ROMA (ITALPRESS) – Jasmine Paolini vince gli Internazionali d’Italia 2025. La tennista toscana, testa di serie numero 6, domina la finale contro la statunitense Coco Gauff, quarta forza del seeding, e conquista il suo secondo titolo 1000 della carriera dopo Dubai 2024.
6-4 6-2, in un’ora e mezza di gioco, il punteggio in favore di Paolini, che diventa la quarta italiana a vincere sulla terra battuta del Foro Italico dopo Lucia Valerio (1930), Annelies Bossi (1950) e Raffaella Reggi, che si impose nell’edizione 1985 a Taranto. Un titolo italiano, al femminile, che mancava da 40 anni e che permetterà a Paolini di tornare numero 4 Wta superando la polacca Iga Swiatek, che a Roma era la campionessa uscente.
Il presidente della Repubblica, Sergio Mattarella, ha assistito all’incontro sugli spalti del Campo Centrale. Accanto al Capo dello Stato la figlia Laura, Andrea Abodi, ministro per lo sport e i giovani, Marco Mezzaroma, presidente Sport e Salute, e Angelo Binaghi, presidente Federazione Italiana Tennis e Padel.
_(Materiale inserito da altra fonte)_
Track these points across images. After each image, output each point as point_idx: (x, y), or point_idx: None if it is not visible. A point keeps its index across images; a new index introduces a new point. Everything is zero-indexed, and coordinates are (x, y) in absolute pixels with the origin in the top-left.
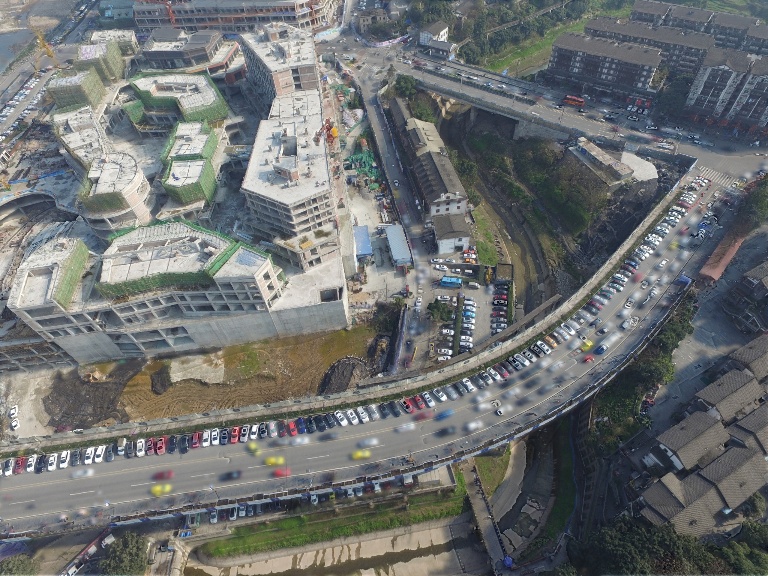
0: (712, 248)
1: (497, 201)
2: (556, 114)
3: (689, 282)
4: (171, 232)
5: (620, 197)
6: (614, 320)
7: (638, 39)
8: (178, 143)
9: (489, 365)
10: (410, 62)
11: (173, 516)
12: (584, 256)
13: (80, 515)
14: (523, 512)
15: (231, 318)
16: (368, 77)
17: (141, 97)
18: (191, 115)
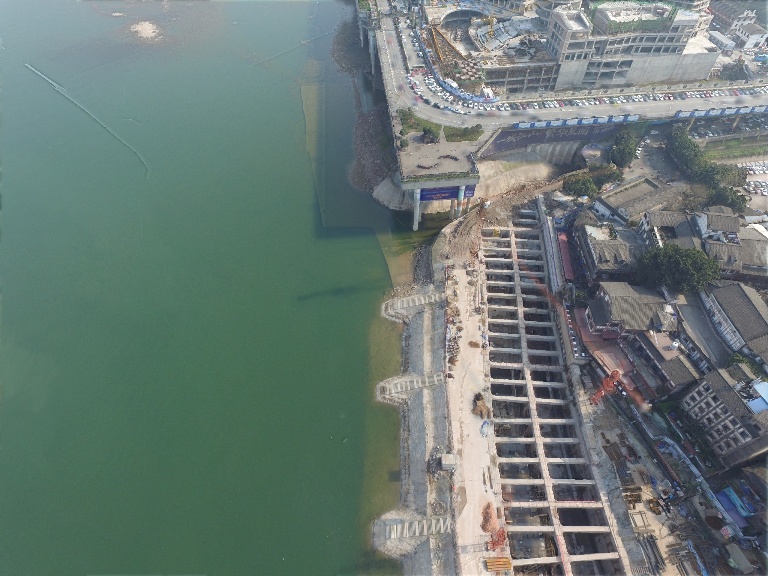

Il Capo dello Stato ha incontrato l’azzurra dopo il successo sulla statunitense: “È una giornata indimenticabile, bravissima”, si è complimentato il Capo dello Stato. “Questa coppa è per lei”, la replica di Paolini. “No, non la merito. Si prepari per domani”, la risposta di Mattarella (in riferimento alla finale di doppio).
Jasmine Paolini: “Due o tre anni fa non mi sarei aspettata questi risultati. Schiavone e Pennetta a inizio carriera mi sembravano molto più distanti. Ora sto scrivendo la mia storia. Spero di riuscire a tenere questo livello il più a lungo possibile perché mi piace giocare in stadi grandi e pieni di pubblico. Mi sto godendo questo momento e cercherò di aggiungere sempre qualcosa”. Queste le parole, in conferenza stampa, di Jasmine Paolini dopo la vittoria degli Internazionali d’Italia in finale contro Coco Gauff. “Devo tanto ai miei genitori – aggiunge Paolini- Mi hanno sempre lasciata libera di fare le mie scelte, ma allo stesso tempo ci sono sempre stati a sostenermi. Sono contenta della mia famiglia”.